The sounds of the television in Akhtar’s storeroom were still coming through the speakers. Donnelly asked the technicians to lower the volume a little, then stepped across to Sue Pascoe. ‘Exactly what didn’t you think about, Sue? What never occurred to you?’

She looked at him.

The male technician – Yates – cleared his throat. ‘Well, it was Annette who pointed it out.’ He gestured towards the female technician sitting next to him; whip-thin with spiky black hair coloured red at the tips. He tentatively laid a hand on her shoulder. ‘It was her idea, really.’

His colleague nodded and spoke quietly. ‘I was just saying that we’ve been monitoring the conversations in there for about four hours now, and yes I know that the television’s been on for a lot of the time and that nobody’s said a great deal. It’s just that in all that time we haven’t heard anything from the second hostage. From Mr Mitchell.’

‘Not a peep,’ Yates said.

Donnelly stared at the speakers for a few seconds, as though willing Stephen Mitchell’s voice to suddenly burst from them. ‘Oh, Christ.’ He turned and looked at Chivers.

‘DS Weeks assured us that everything in there was fine.’ Pascoe sounded as though she was talking to herself. ‘Repeatedly.’

‘You told us it was fine,’ Donnelly said.

‘Because I believed that it was.’

‘All that guff about her voice being normal and no signs of coercion. “There isn’t a problem,” you said. That was your professional opinion, if I remember rightly.’

‘That’s the way I remember it, too,’ Chivers said.

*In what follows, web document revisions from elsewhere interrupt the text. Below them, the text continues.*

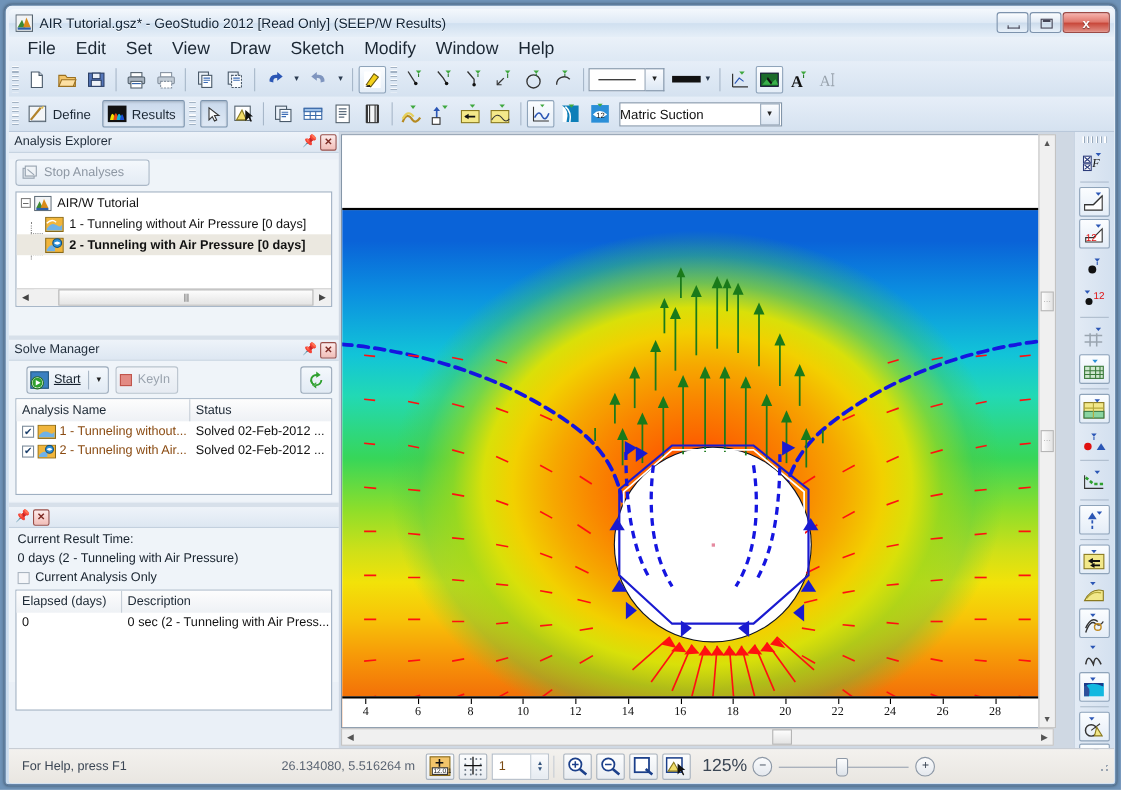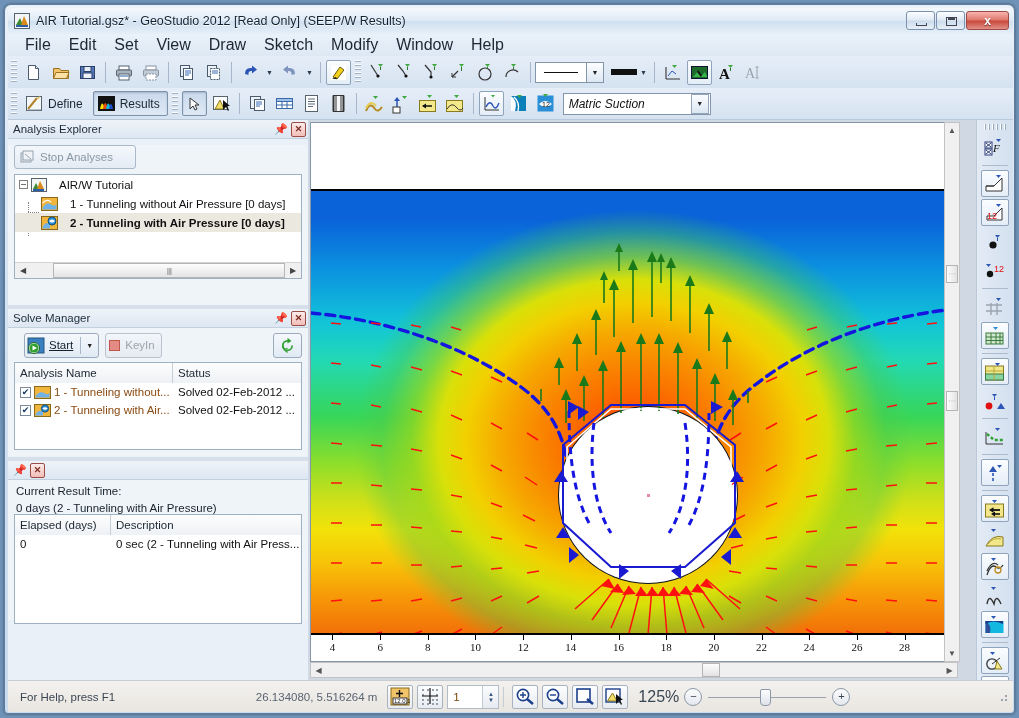"Matric Suction" #var-combo .val { font-style: italic -> none; padding-left: 5px -> none }
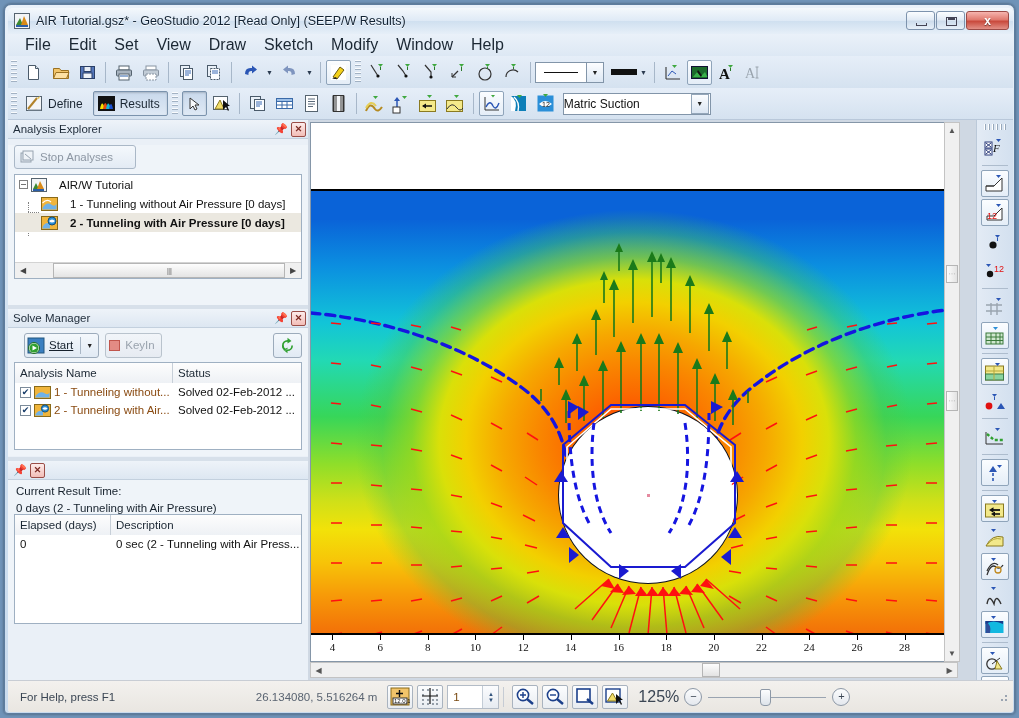"AIR/W Tutorial" .tnode .lbl { margin-left: 12px -> 5px }
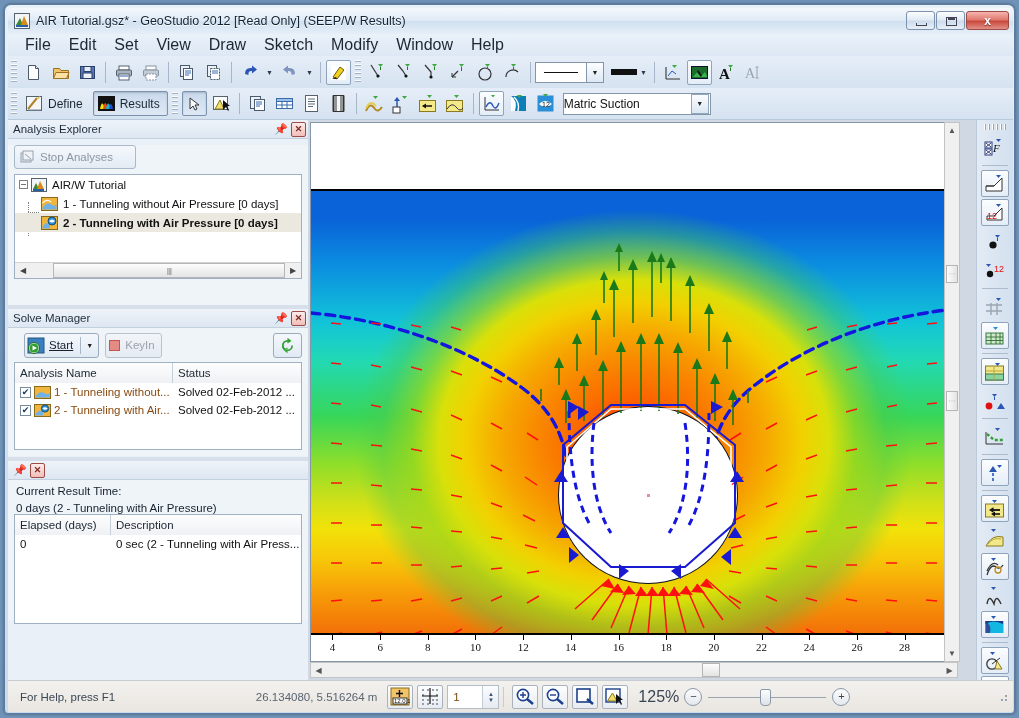"Current Analysis Only" div { html: none -> <div> <div></div> <span>Current Analysis Only</span> </div> }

Pascoe looked as though the breath had been punched from her. ‘This wasn’t just me,’ she stammered. ‘Nobody else seemed too concerned about Mitchell.’ She stood up, fumbling to straighten her jacket. ‘It was not just me… ’

Donnelly reached for a headset and threw it at Pascoe.

‘Call her.’

SIXTY-TWO

Helen had been unable to say anything, to do anything but watch, when Akhtar had walked calmly away into the shop with her phone.

Does this have a camera on it?

She had fought to control her breathing as she thought about what he might be taking a picture of, struggled that little bit harder as she considered what he might be thinking of doing with such a photo. After a minute or so, she had finally managed to catch her breath and hold it. She had almost convinced herself she was being ridiculous, when the smell hit her and she knew that she had been right to worry.

He had torn open the bags.

Something like this had been coming for the last few hours, the signs had been clear enough. Or might have been, if she had been able to think clearly and focus for five minutes, if she had not been in such a state herself.